If your parents, other adults or teachers tell you to "stay a virgin," I can basically guarantee you what they DON'T mean is to have every sort of sex except intercourse. Most adults don't define virginity by your hymen or intercourse, as most of us know better. Women are especially less prone to use this definition, because overall, as shown in many sexuality studies, almost two-thirds of women do not experience orgasm from only intercourse (and according to two studies, The Hite Report and Women and Sex, over 80% didn't during first intercourse), but do instead by other kinds of sex (oral sex, masturbation, or mutual masturbation).

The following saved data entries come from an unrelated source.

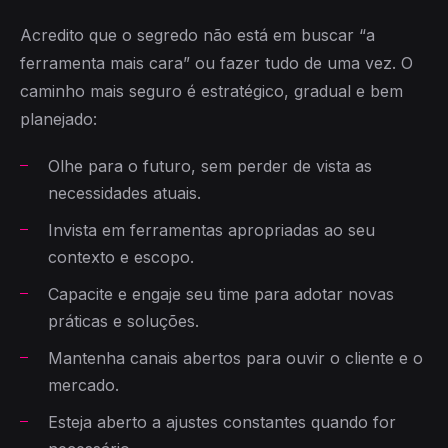
Acredito que o segredo não está em buscar “a
ferramenta mais cara” ou fazer tudo de uma vez. O
caminho mais seguro é estratégico, gradual e bem
planejado:
Olhe para o futuro, sem perder de vista as
necessidades atuais.
Invista em ferramentas apropriadas ao seu
contexto e escopo.
Capacite e engaje seu time para adotar novas
práticas e soluções.
Mantenha canais abertos para ouvir o cliente e o
mercado.
Esteja aberto a ajustes constantes quando for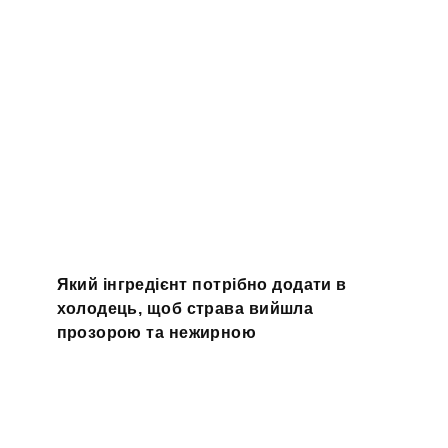
Який інгредієнт потрібно додати в
холодець, щоб страва вийшла
прозорою та нежирною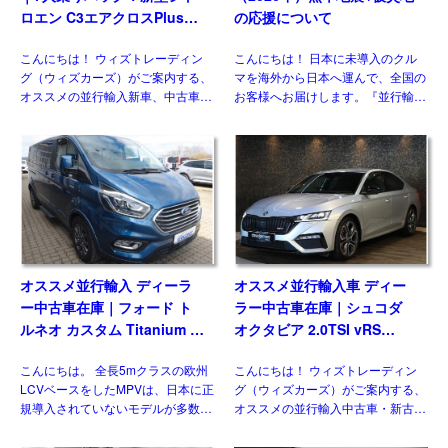
ロエン C3エアクロスPlus
の応援について
PureTech100 左ハンドル
こんにちは！ ウィズトレーディン
こんにちは！ 日本に未導入のクル
6MT
グ（ウィズカーズ）がご案内する、
マを海外から日本へ運んで、全国の
オススメの並行輸入新車、中古車・
お客様へお届けします。『並行輸入
新古車。新世代シトロエンの方向性
あれこれ』では、輸送や国内での検
を示したコンセプトモデル「Oli」
査、保険、保証などのお話はしてき
の発表以降、ラインナップの各モデ
ました(過去ブログ参照)。今回は並
ルが順次世代交代を進めてい […]
行輸入車 ブログ｜令和8年 […]
オススメ並行輸入 ディーラ
オススメ並行輸入車 ディー
ー中古車在庫｜フォード ト
ラー中古車在庫｜シュコダ
ルネオ カスタム Titanium X
オクタビア 2.0TSI vRS
2.0 6AT L2ロング ８人乗り
7DSG 右ハンドル
こんにちは。 全長5mクラスの欧州
こんにちは！ ウィズトレーディン
左ハンドル
LCVベースをしたMPVは、日本に正
グ（ウィズカーズ）がご案内する、
規導入されていないモデルが多数を
オススメの並行輸入中古車・新古
占めますが、ウィズカーズ（ウィズ
車。今回ご紹介するのは、日本未導
トレーディング）でもお客様の問い
入のシュコダ オクタビア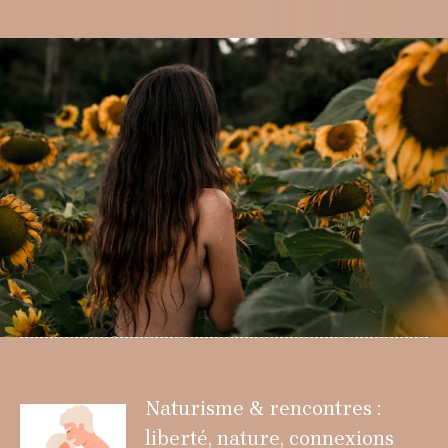
Naturisme & rencontres :
liberté, nature, connexions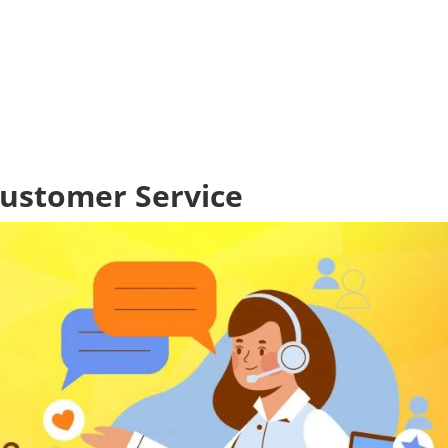
ustomer Service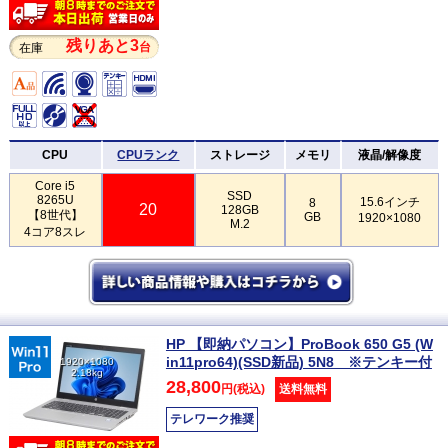
残りあと3
台
在庫
CPU
CPUランク
ストレージ
メモリ
液晶/解像度
Core i5
SSD
8265U
15.6インチ
8
20
128GB
【8世代】
GB
1920×1080
M.2
4コア8スレ
HP 【即納パソコン】ProBook 650 G5 (W
in11pro64)(SSD新品) 5N8 ※テンキー付
1920×1080
2.18kg
28,800
円(税込)
送料無料
テレワーク推奨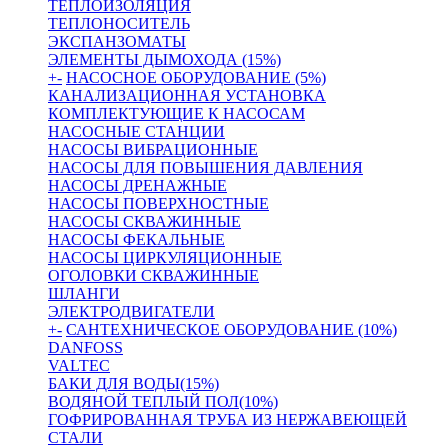
ТЕПЛОИЗОЛЯЦИЯ
ТЕПЛОНОСИТЕЛЬ
ЭКСПАНЗОМАТЫ
ЭЛЕМЕНТЫ ДЫМОХОДА (15%)
+
-
НАСОСНОЕ ОБОРУДОВАНИЕ (5%)
КАНАЛИЗАЦИОННАЯ УСТАНОВКА
КОМПЛЕКТУЮЩИЕ К НАСОСАМ
НАСОСНЫЕ СТАНЦИИ
НАСОСЫ ВИБРАЦИОННЫЕ
НАСОСЫ ДЛЯ ПОВЫШЕНИЯ ДАВЛЕНИЯ
НАСОСЫ ДРЕНАЖНЫЕ
НАСОСЫ ПОВЕРХНОСТНЫЕ
НАСОСЫ СКВАЖИННЫЕ
НАСОСЫ ФЕКАЛЬНЫЕ
НАСОСЫ ЦИРКУЛЯЦИОННЫЕ
ОГОЛОВКИ СКВАЖИННЫЕ
ШЛАНГИ
ЭЛЕКТРОДВИГАТЕЛИ
+
-
САНТЕХНИЧЕСКОЕ ОБОРУДОВАНИЕ (10%)
DANFOSS
VALTEC
БАКИ ДЛЯ ВОДЫ(15%)
ВОДЯНОЙ ТЕПЛЫЙ ПОЛ(10%)
ГОФРИРОВАННАЯ ТРУБА ИЗ НЕРЖАВЕЮЩЕЙ
СТАЛИ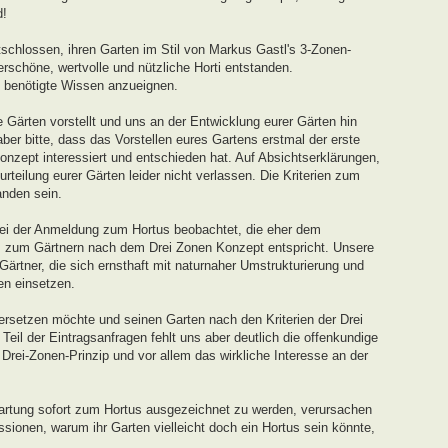
d!
schlossen, ihren Garten im Stil von Markus Gastl's 3-Zonen-
rschöne, wertvolle und nützliche Horti entstanden.
s benötigte Wissen anzueignen.
 Gärten vorstellt und uns an der Entwicklung eurer Gärten hin
ber bitte, dass das Vorstellen eures Gartens erstmal der erste
onzept interessiert und entschieden hat. Auf Absichtserklärungen,
teilung eurer Gärten leider nicht verlassen. Die Kriterien zum
nden sein.
ei der Anmeldung zum Hortus beobachtet, die eher dem
s zum Gärtnern nach dem Drei Zonen Konzept entspricht. Unsere
 Gärtner, die sich ernsthaft mit naturnaher Umstrukturierung und
en einsetzen.
ersetzen möchte und seinen Garten nach den Kriterien der Drei
eil der Eintragsanfragen fehlt uns aber deutlich die offenkundige
ei-Zonen-Prinzip und vor allem das wirkliche Interesse an der
artung sofort zum Hortus ausgezeichnet zu werden, verursachen
sionen, warum ihr Garten vielleicht doch ein Hortus sein könnte,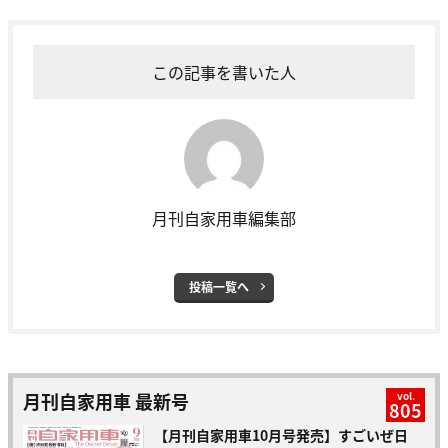
この記事を書いた人
月刊自家用車編集部
投稿一覧へ
月刊自家用車 最新号
vol.
805
【月刊自家用車10月号発売】すごいぜ日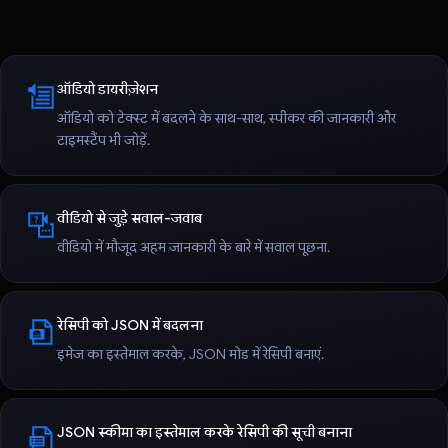
ऑडियो डायरीज़ेशन
ऑडियो को टेक्स्ट में बदलने के साथ-साथ, स्पीकर की जानकारी और
टाइमस्टैंप भी जोड़ें.
वीडियो से जुड़े सवाल-जवाब
वीडियो में मौजूद अहम जानकारी के बारे में सवाल पूछना.
रेसिपी को JSON में बदलना
इमेज का इस्तेमाल करके, JSON मोड में रेसिपी बनाएं.
JSON स्कीमा का इस्तेमाल करके रेसिपी की सूची बनाना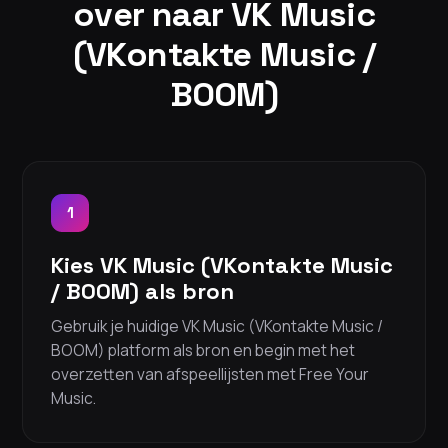
over naar VK Music
(VKontakte Music /
BOOM)
1
Kies VK Music (VKontakte Music
/ BOOM) als bron
Gebruik je huidige VK Music (VKontakte Music /
BOOM) platform als bron en begin met het
overzetten van afspeellijsten met Free Your
Music.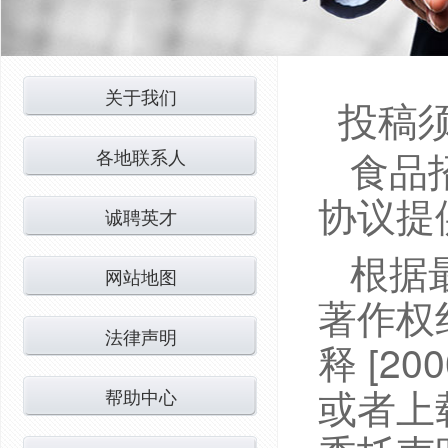
关于我们
投稿
食品
各地联系人
协议提
诚聘英才
根据
网站地图
著作权
法律声明
释 [2
或者上
帮助中心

When adults talk about sex, they usually aren't talking about a single act, or something as simple as a penis entering your vagina. What they are talking about is an entire part of your life, in which you are sexually active (of any involved sort, like oral sex, heavy petting or intercourse), and emotionally and intellectually involved in that act. In fact, the transitive definition of sex, from the Latin "sexus" truly means "sexually motivated phenomena or behavior." In other words, if you're doing something because you want to get off, or make yourself feel good in a way that relates to your sexuality, it's sex. There is a difference between "sex" and "sexual intercourse" which is why we have separate terms, and while "sex" is very broad, and can include many things, "sexual intercourse" pertains only to one.

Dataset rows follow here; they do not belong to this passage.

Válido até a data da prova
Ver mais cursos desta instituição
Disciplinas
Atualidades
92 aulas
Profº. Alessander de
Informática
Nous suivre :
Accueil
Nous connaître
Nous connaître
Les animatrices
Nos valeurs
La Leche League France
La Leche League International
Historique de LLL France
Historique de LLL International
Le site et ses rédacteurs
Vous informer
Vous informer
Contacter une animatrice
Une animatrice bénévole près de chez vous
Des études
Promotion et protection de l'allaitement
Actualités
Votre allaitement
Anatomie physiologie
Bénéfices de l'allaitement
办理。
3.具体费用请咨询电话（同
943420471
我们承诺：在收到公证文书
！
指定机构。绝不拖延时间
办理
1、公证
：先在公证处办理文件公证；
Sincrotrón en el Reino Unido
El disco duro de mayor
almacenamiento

Where does all this leave me?
Where it should. Only YOU can define your sexual life. Someone else can't do it for you, and you shouldn't allow anyone else to do so, ever. Virginity shouldn't be something you use to devalue or judge others, or by which you should be judged or devalued. Even if we are treated as such, none of us are objects to be owned; we are whole people who own ourselves as well as our own sexual identity and value. Virginity shouldn't be a symbol of status (unless, that is, you still have a bride price, in which case, you have bigger problems than figuring out what virginity is), or a lack thereof. Sex isn't something that should be used as a bargaining chip for anything, or used to manipulate. If it is, you aren't doing it right, and boy, are you missing out.

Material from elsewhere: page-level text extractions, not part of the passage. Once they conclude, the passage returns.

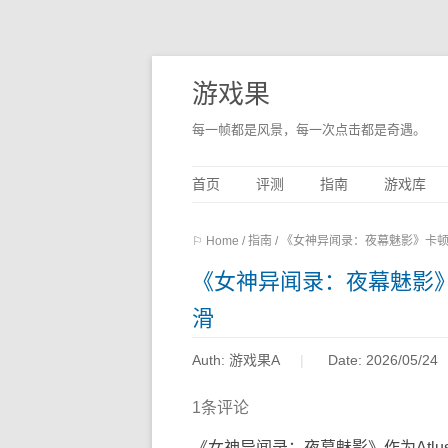
游戏果
每一帧都是风景，每一次点击都是奇遇。
首页
评测
指南
游戏库
⚐ Home
/
指南
/
《女神异闻录：夜幕魅影》卡
《女神异闻录：夜幕魅影
滑
Auth: 游戏果A
Date: 2026/05/24
1条评论
《女神异闻录：夜幕魅影》作为Atl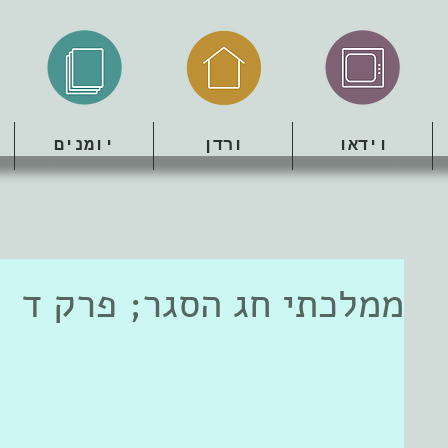
וידאו
ורדן
יומנים
ממלכתי חג הסגר; פרק ד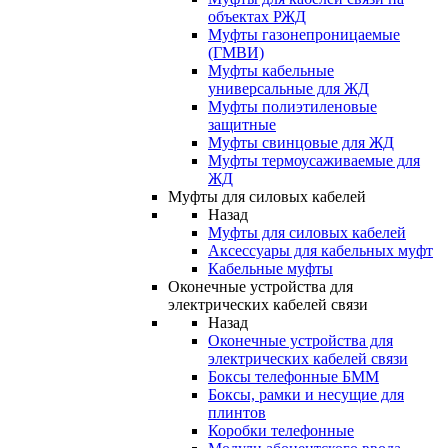
объектах РЖД
Муфты газонепроницаемые
(ГМВИ)
Муфты кабельные
универсальные для ЖД
Муфты полиэтиленовые
защитные
Муфты свинцовые для ЖД
Муфты термоусаживаемые для
ЖД
Муфты для силовых кабелей
Назад
Муфты для силовых кабелей
Аксессуары для кабельных муфт
Кабельные муфты
Оконечные устройства для
электрических кабелей связи
Назад
Оконечные устройства для
электрических кабелей связи
Боксы телефонные БММ
Боксы, рамки и несущие для
плинтов
Коробки телефонные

Your sexuality is something you will have with you all of your life. It is yours by birth, and it starts developing before you are even born. No one can give it to you, or take it away. How much or how little value you give it is solely up to you. If you can have sex responsibly and safely and feel good about it, it makes you no less or more of a good person or a person of value that someone who feels good about being sexually inactive, abstinent, or celibate. If you feel best being sexually inactive, and like to define yourself as a virgin by whatever definition you have, that's great, too.

But that value has to lie with you -- not with current or potential partners, or with your family or friends. If the only value your sexuality has to you is what others think of it, you may very well find that your sexual life will be very empty, and you'll be apt to let others make choices for you, or influence your choices, in an arena where to be healthy, you need to be making them yourself.

Much of the misinformation, myth and practice surrounding female virginity has been cultivated in times when women could not make their own choices. But those times are past for many women, unless you choose to perpetuate them. Ultimately, it is in your hands, and those of other women right now, to take the initiative to "own" yourself and your sexuality. Whatever way you choose to do so, so long as it feels right to you physically, emotionally and intellectually, and you make your choices responsibly and thoughtfully is the right way. If you do so on your own, and own your own sexuality, by what "virgin" is really supposed to mean, well...you're being the best kind of virgin there is, the kind who is autonomous, and, like the Greek goddess Diana, cannot be owned by anyone and is pure at heart... and that's the place where you CAN tell.